Stuttgart Zetsche ist der Stern am Daimler-Himmel

Stuttgart · Der Konzernchef erreicht einen Etappensieg: Er weist eine operative Marge aus, die über zehn Prozent liegt.

Die gestrige Vorstellung der Quartalszahlen in Stuttgart muss bei dem Mann mit dem prägnanten Schnauzbart und der Nickelbrille für Genugtuung gesorgt haben. Was sind sie in den vergangenen drei Jahren oft über Dieter Zetsche hergefallen! Arbeitnehmervertreter straften den Daimler-Chef 2013 im Aufsichtsrat ab, signalisierten ihm mit einer Vertragsverlängerung von nur drei statt fünf Jahren ihr mangelndes Vertrauen. Aktionäre wünschten sich lauthals Zetsches Ablösung, als der Manager ab 2012 mehrere Gewinnwarnungen verkünden und zusehen musste, wie die Konkurrenz an den Stuttgartern vorbeizog. Der "Spiegel" zitierte damals einen Manager-Kollegen gar mit den Worten: "Der Dieter kann es nicht."

Das alles ist vergessen. Denn nun zeigt sich, der Manager Dieter Zetsche kann es sehr wohl: Er hat Daimler aus dem tiefen Tal der Tränen herausgeführt. Er hat - auch gegen den vehementen Widerstand des Betriebsrats - einen harten Sparkurs durch- und umgesetzt, den Konzernvorstand verjüngt und deutlich mehr Geld in Forschung und Entwicklung gesteckt. Seit zwei Jahren jagt ein neues oder überarbeitetes Modell das nächste. Angestaubte Modelle wurden aufgepeppt. Die neue E-Klasse kommt 2016, bis Ende des Jahrzehnts sollen zehn neue Autos vorgestellt werden.

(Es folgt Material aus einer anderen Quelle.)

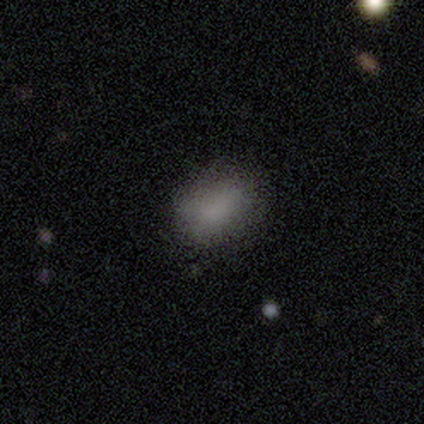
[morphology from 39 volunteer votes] type=smooth (87%); roundness=in between (82%); merging=none (46%).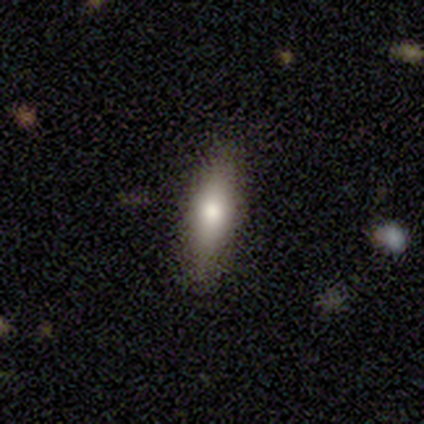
Smooth or featured: smooth — 58% (featured or disk — 34%)
How rounded: cigar-shaped — 55% (in between — 45%)
Merging: none — 83% (minor disturbance — 11%)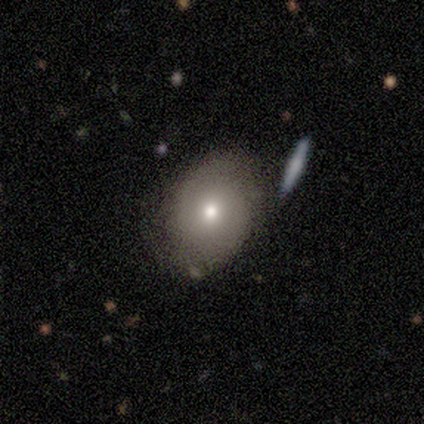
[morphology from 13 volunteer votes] Smooth or featured? smooth (69%)
How rounded? in between (89%)
Merging? none (75%)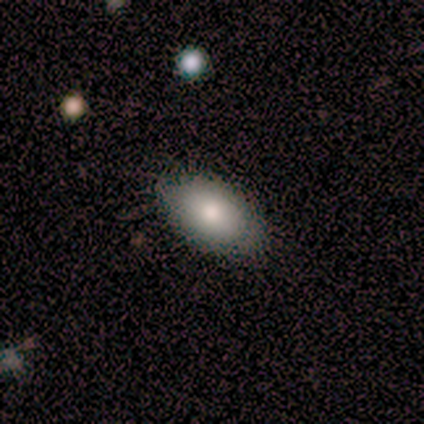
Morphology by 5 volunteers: type=smooth (80%); roundness=in between (100%); merging=none (100%).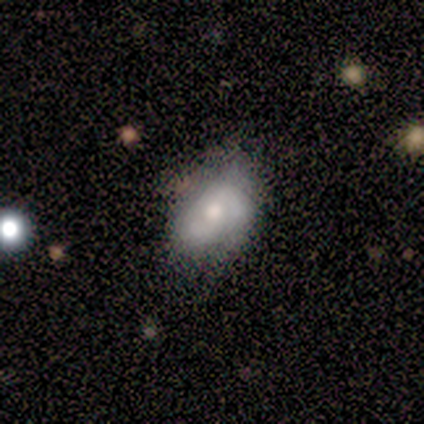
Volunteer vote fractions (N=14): This appears to be a smooth galaxy with no disk features (50%) that is in between round and cigar-shaped (86%). Merging: minor disturbance (55%).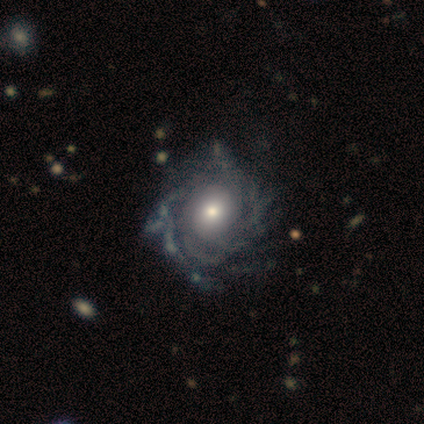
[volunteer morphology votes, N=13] This appears to be a featured or disk galaxy (92%) with no bar (83%), tight (80%) spiral arms (83%) and a moderate central bulge (58%). Merging: none (75%).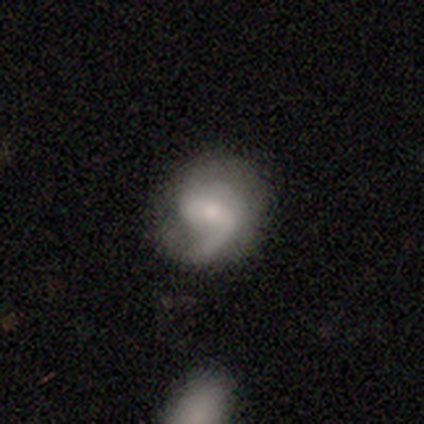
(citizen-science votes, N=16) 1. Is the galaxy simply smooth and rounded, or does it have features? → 69% featured or disk, 25% smooth, 6% star or artifact.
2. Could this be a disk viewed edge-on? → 100% no, 0% yes.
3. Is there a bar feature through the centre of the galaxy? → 55% weak, 36% no, 9% strong.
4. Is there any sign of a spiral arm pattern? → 100% yes, 0% no.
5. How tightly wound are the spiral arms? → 55% loose, 27% medium, 18% tight.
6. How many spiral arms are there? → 55% 2, 36% 1, 9% can't tell, 0% 3, 0% 4, 0% more than 4.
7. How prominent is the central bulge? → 55% small, 36% moderate, 9% large, 0% dominant, 0% none.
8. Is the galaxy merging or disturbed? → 53% none, 27% major disturbance, 20% minor disturbance, 0% merger.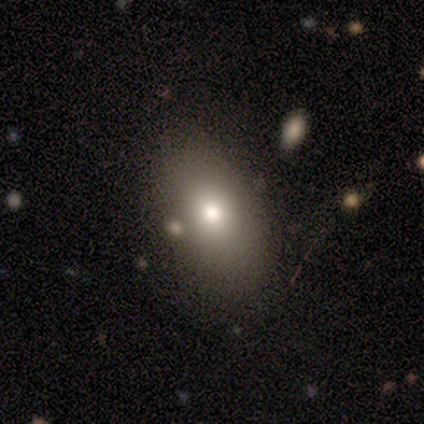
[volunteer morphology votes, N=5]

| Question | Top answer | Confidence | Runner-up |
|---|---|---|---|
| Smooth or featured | smooth | 100% | — |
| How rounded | in between | 80% | round (20%) |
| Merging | none | 100% | — |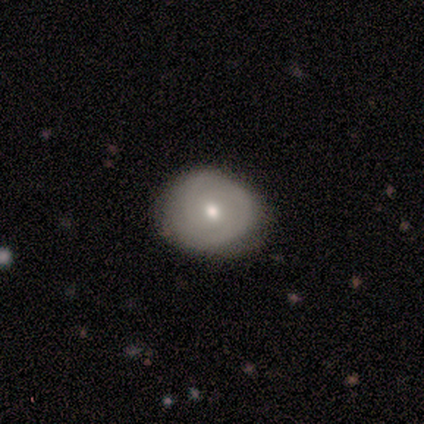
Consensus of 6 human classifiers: smooth-or-featured: featured or disk: 83% | smooth: 17% | star or artifact: 0%
  disk-edge-on: no: 80% | yes: 20%
    bar: no: 75% | weak: 25% | strong: 0%
    has-spiral-arms: yes: 50% (tied) | no: 50% (tied)
      spiral-winding: tight: 100% | medium: 0% | loose: 0%
      spiral-arm-count: can't tell: 100% | 1: 0% | 2: 0% | 3: 0% | 4: 0% | more than 4: 0%
    bulge-size: small: 75% | moderate: 25% | dominant: 0% | large: 0% | none: 0%
  merging: none: 83% | minor disturbance: 17% | major disturbance: 0% | merger: 0%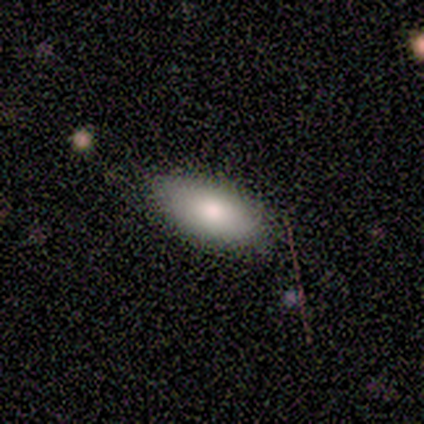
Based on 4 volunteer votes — Volunteers were most divided on "smooth or featured": smooth: 75%, star or artifact: 25%, featured or disk: 0%. More confident: how rounded — in between (100%); merging — none (100%).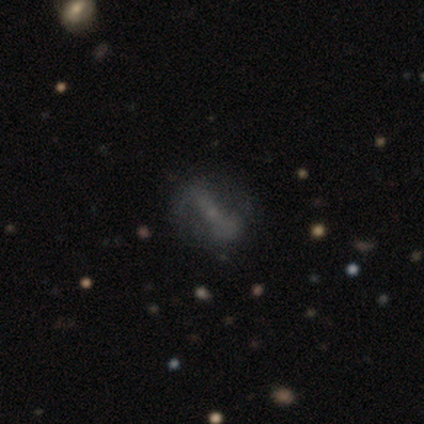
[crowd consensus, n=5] This appears to be a featured or disk galaxy (80%) with a strong bar (50%), no spiral arms (75%) and no central bulge (75%). Merging: none (75%).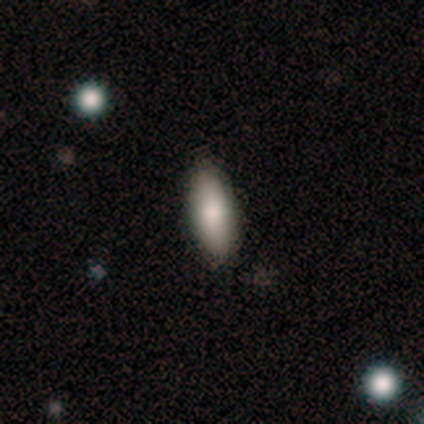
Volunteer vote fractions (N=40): This appears to be a smooth galaxy with no disk features (70%) that is in between round and cigar-shaped (75%). Merging: none (94%).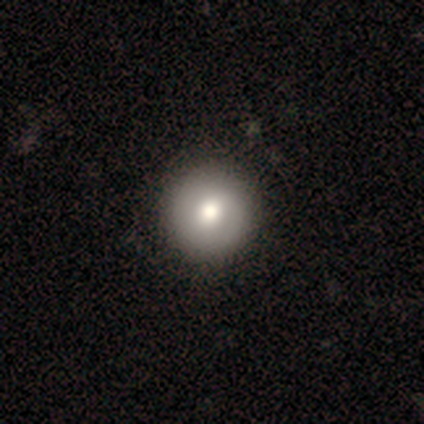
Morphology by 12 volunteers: A smooth galaxy with no disk features (83%) that is round (90%). Merging: none (83%).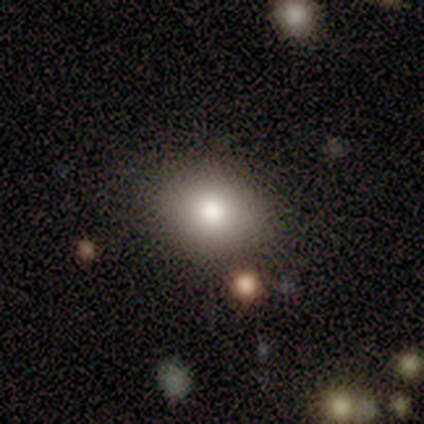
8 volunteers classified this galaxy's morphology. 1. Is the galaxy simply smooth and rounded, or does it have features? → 62% smooth, 25% featured or disk, 12% star or artifact.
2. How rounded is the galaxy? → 80% in between, 20% round, 0% cigar-shaped.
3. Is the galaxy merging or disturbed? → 71% none, 29% merger, 0% minor disturbance, 0% major disturbance.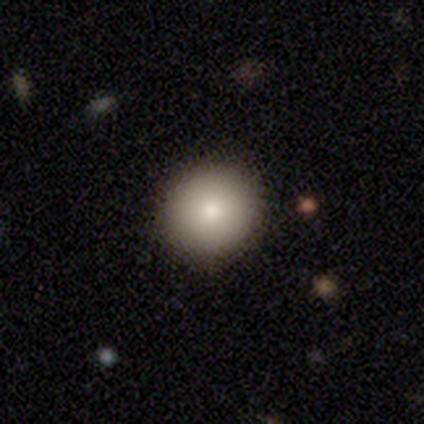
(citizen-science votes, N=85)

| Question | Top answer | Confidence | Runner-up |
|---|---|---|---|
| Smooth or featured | smooth | 80% | star or artifact (13%) |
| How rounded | round | 96% | in between (4%) |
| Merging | none | 88% | minor disturbance (9%) |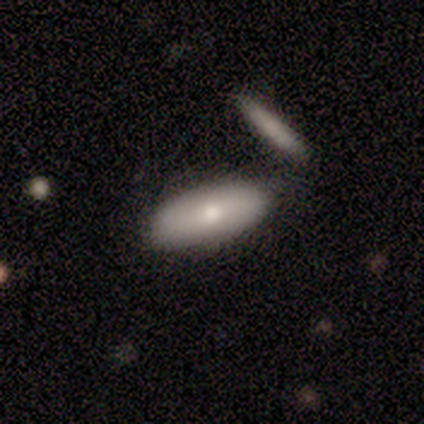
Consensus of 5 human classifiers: smooth_or_featured: featured or disk (p=0.60) [alt: smooth p=0.40]
disk_edge_on: no (p=0.67) [alt: yes p=0.33]
bar: no (p=1.00)
has_spiral_arms: no (p=1.00)
bulge_size: moderate (p=0.50) [tied with: small p=0.50]
merging: none (p=0.60) [alt: minor disturbance p=0.20]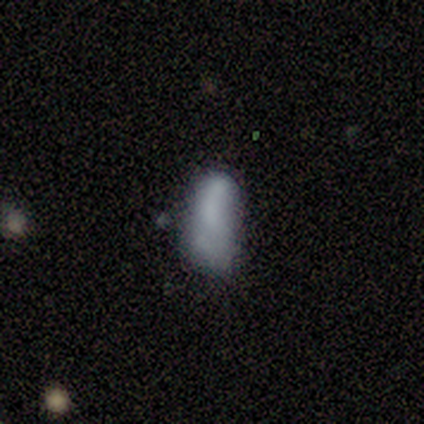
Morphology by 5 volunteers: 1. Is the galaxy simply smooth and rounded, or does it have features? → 100% smooth, 0% featured or disk, 0% star or artifact.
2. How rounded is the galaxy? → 100% in between, 0% round, 0% cigar-shaped.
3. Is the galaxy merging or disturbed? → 80% major disturbance, 20% minor disturbance, 0% none, 0% merger.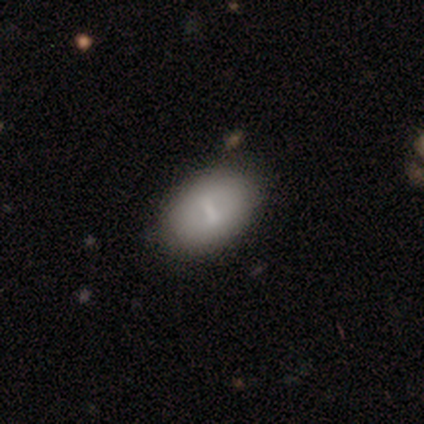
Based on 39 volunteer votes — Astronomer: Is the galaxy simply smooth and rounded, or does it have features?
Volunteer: featured or disk — 54% (runner-up: smooth, 41%).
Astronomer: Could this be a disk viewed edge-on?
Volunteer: no — 100%.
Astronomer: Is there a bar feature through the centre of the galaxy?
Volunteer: strong — 48%, tied with weak at 48%.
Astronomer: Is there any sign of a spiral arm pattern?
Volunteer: no — 90%.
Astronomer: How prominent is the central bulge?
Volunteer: none — 57%.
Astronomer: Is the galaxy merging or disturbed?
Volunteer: none — 70%.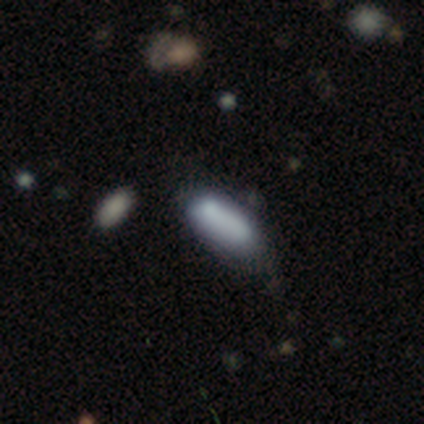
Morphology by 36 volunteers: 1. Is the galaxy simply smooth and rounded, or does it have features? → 72% smooth, 22% star or artifact, 6% featured or disk.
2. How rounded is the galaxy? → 65% in between, 31% cigar-shaped, 4% round.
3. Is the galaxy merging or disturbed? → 46% minor disturbance, 36% none, 11% major disturbance, 7% merger.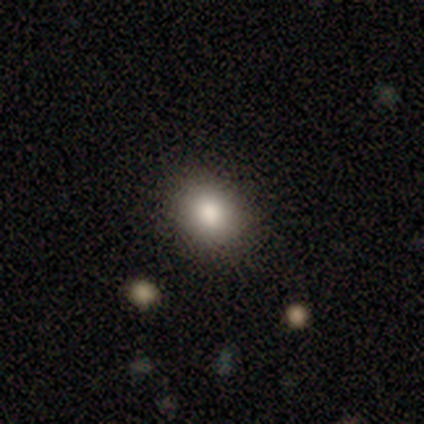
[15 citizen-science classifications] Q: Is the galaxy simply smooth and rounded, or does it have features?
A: smooth — 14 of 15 (93%).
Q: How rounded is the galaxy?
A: round — 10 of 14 (71%).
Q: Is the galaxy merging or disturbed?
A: none — 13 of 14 (93%).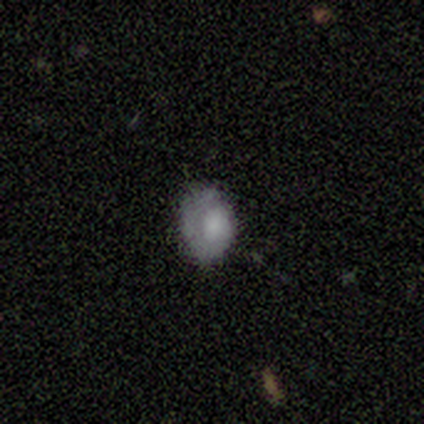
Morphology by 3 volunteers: Smooth or featured? 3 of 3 (100%) said featured or disk. Edge-on disk? 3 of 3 (100%) said no. Bar? 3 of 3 (100%) said no. Spiral arms? 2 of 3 (67%) said no. Bulge size? 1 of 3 (33%, tied with moderate and none) said large. Merging? 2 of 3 (67%) said none.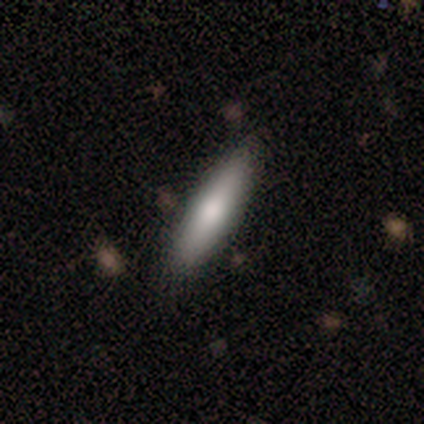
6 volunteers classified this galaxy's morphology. smooth 100%, featured or disk 0%, star or artifact 0%. Down the decision tree: how rounded — cigar-shaped (67%); merging — none (83%).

Zetsche hat sich - wenn auch sehr spät - zudem dazu durchgerungen, in China stärker anzugreifen. Das Geschäft im Premiumsegment auf dem größten und bislang am schnellsten wachsenden Automarkt bestimmen mit BMW und Audi die schärfsten Daimler-Konkurrenten. Doch ausgerechnet die späte Entscheidung für China macht sich für Zetsche nun bezahlt: Weil Daimler dort immer noch den Ruf des Neuen und Aufregenden hat, schafft der Konzern vergleichsweise große Absatzerfolge. Im Juni verkauften die Schwaben dort 38,5 Prozent mehr Autos - während die Konkurrenz auf dem inzwischen langsamer wachsenden Markt schon schwächelte. Befeuert wurde diese Entwicklung auch durch ein stark ausgebautes Händlernetz und massive Rabattaktionen. Zudem produziert Daimler verstärkt auch vor Ort.

Viel wichtiger aus Sicht des Konzernchefs ist jedoch ein anderes Ziel, das er bereits seit vier Jahren anpeilt: Zetsche hat endlich die operative Marge von zehn Prozent überschritten. Hinter dieser Kennzahl verbirgt sich der Anteil des operativen Gewinns am Umsatz. "Jetzt geht es darum, dieses Niveau nachhaltig zu sichern", sagte Zetsche gestern. Auf den niedrigen Euro-Kurs allein wird sich der Top-Manager dabei nicht verlassen.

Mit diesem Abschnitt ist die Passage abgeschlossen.